I’d seen the film, listened to the music, but never read the book. It’s charming, as the young and inexperienced but potentially ‘wonderful’ heroine Lucy Honeychurch discovers herself. She and her cousin Charlotte spend time in a pensione in Florence and meet up with a group of people who become part of their lives – George and Mr Emerson, Mr Beebe the clergyman, Miss Larkin the novelist – and when Lucy returns home and becomes engaged to Cecil Vyse, all of these characters play an important part in what happens next. It’s a story about manners and customs and pretensions, beautifully written, with some period moralizing, but with a sort of wonderful, almost languid rhythm that carries you along with the flow of the story.

Wednesday, February 27, 2013

The One Hundred Year Old Man who Climbed out the Window and Disappeared by Jonas Jonasson

“The international best selling sensation”. Also the reason I haven’t put anything on my blog for a month or more. I cannot finish this book. It is sitting half read, blocking me from getting into anything else, and driving me crazy. I do so hate abandoning books. I really wish someone would tell me what all the fuss is about with this book. It’s about Allan Karlsson who escapes from an old people’s home on his hundredth birthday and through a series of slapstick mishaps manages to rip off some drug dealers. He teams up with a group of people and they go on the run with dealers and cops in hot pursuit. Interspersed with all this are tales of Allan’s youth and if you think the contemporary story was ridiculous, wait till you read these flashbacks. I actually find this book insulting. It’s like a cartoon but in words, simplistic characters, banal language, entirely focused on the narrative ( and then… and then…and then…) and containing nothing to engage with the reader. Actually a better description comes to mind: it’s like naïve art – Grandma Moses in prose.

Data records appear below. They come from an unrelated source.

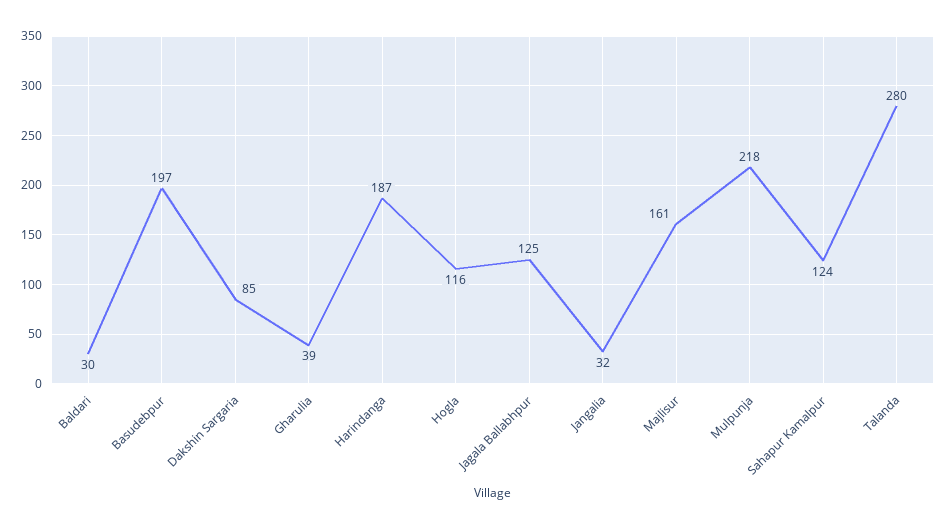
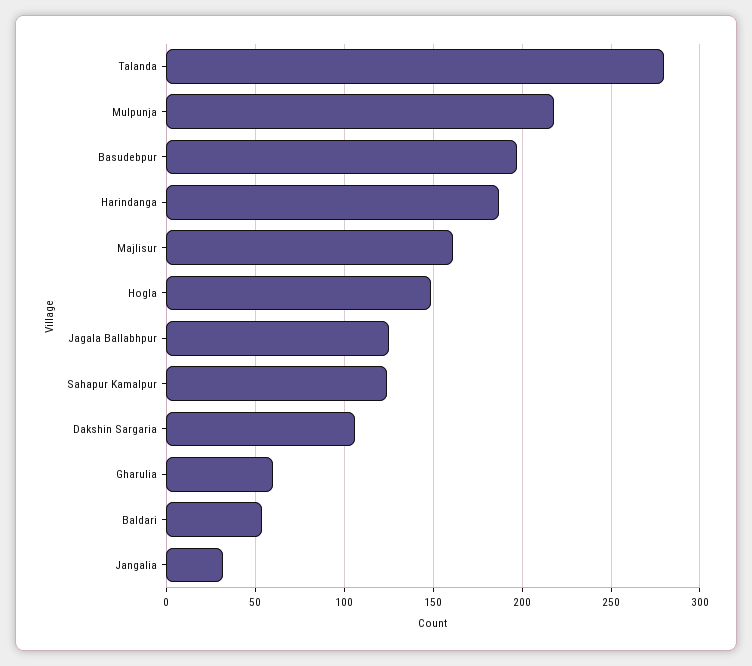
  {
-   "Baldari": 30,
+   "Baldari": 55,
    "Basudebpur": 197,
-   "Dakshin Sargaria": 85,
+   "Dakshin Sargaria": 105,
-   "Gharulia": 39,
+   "Gharulia": 60,
    "Harindanga": 187,
-   "Hogla": 116,
+   "Hogla": 150,
    "Jagala Ballabhpur": 125,
    "Jangalia": 32,
    "Majlisur": 161,
    "Mulpunja": 218,
    "Sahapur Kamalpur": 124,
    "Talanda": 280
  }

Travels with my Aunt by Graham Greene

I launched into this book, which I should have read many years ago but didn’t, expecting something of the Aunty Mame of Aunt Julia (and the Scriptwriter) ilk. But this aunt is a seriously naughty woman. There’s no indulgent smile as you watch her get up to all manner of really wicked deeds: she is indeed utterly selfish, unrepentant and single mindedly bad. Despite all that I did like her and I also liked her nephew, the stitched-up retired and boring bank manager and narrator, who is in the throes of finding himself through the good offices of Aunt Agatha. Grahame Green is a ‘proper’ writer so there’s a lot of pleasure to be had in his language and especially in his wit. And this book is witty, a terrific satire of English life in the vein of Mitford and Huxley.

Sunday, January 6, 2013

Brother of the More Famous Jack by Barbara Trapido

What an utterly delightful book. I picked it up on the bookshelf of our apartment book exchange (recently installed in the common garage) and found myself compelled by its charm. Barbara Trapido is an accomplished writer, who knows her literature and her music and her language, so it’s a genuine pleasure to read, quite apart from the story. The narrative verges guiltily on the chick-lit, but avoids it because it has a true voice. It is the story of Katherine, a rather displaced young woman leaving school and starting at university, who becomes friends with her professor’s family. It covers about ten or fifteen years of her life, as she matures, works her way through relationships and losses and finally, of course finds happiness. This book won the Whitbread Special Prize for Fiction. I’m going out to find more Trapido books now as they are a light enough read to put on the detestable Kindle for my three months of travelling this year.